──────── DATA BLOCK ────────
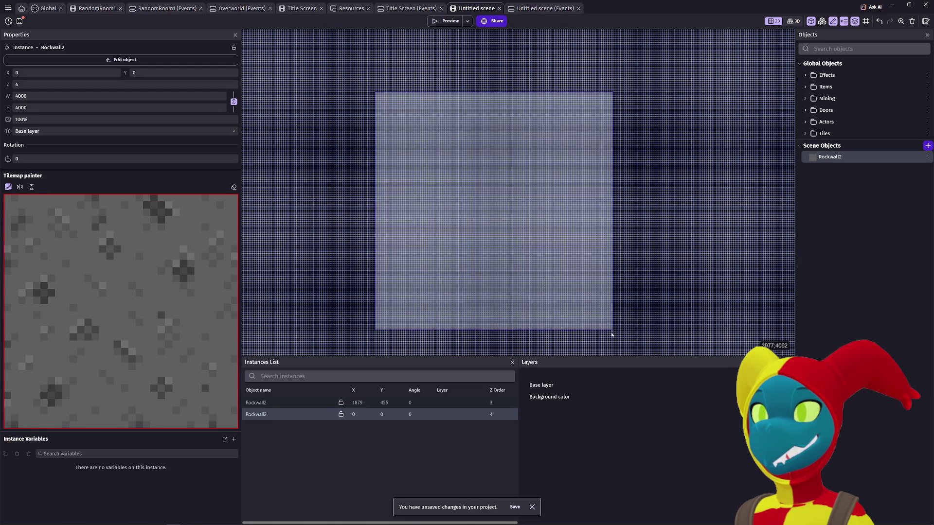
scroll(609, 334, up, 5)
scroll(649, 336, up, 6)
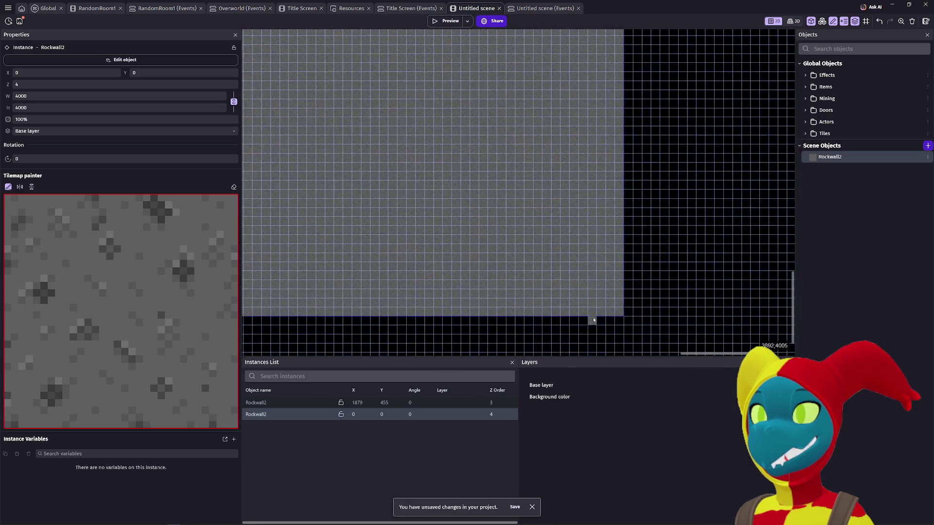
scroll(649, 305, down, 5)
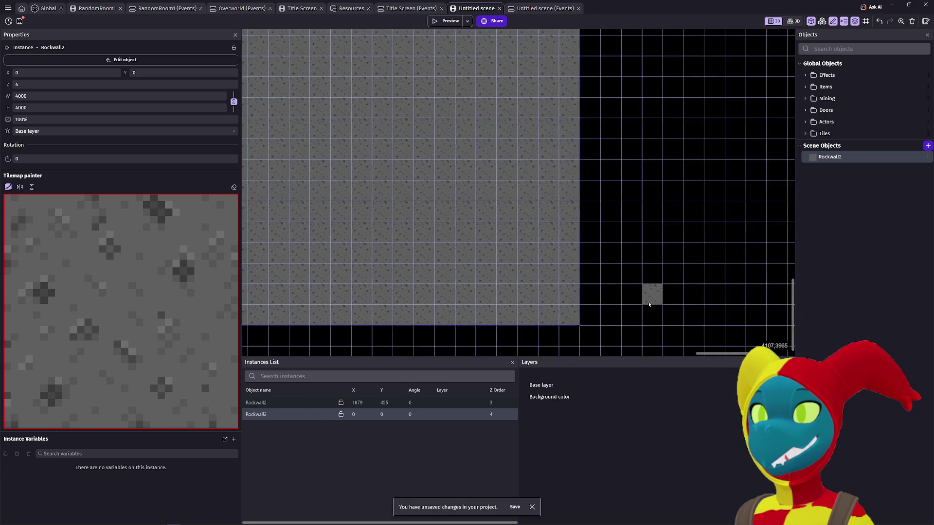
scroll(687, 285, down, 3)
────────
-- YOUR OBJECTIVE --
Could each line of the data be written out exactly, with no pictures included?

-- EXERCISE SOLUTION --
scroll(609, 334, up, 5)
scroll(649, 336, up, 6)
scroll(649, 305, down, 5)
scroll(687, 285, down, 3)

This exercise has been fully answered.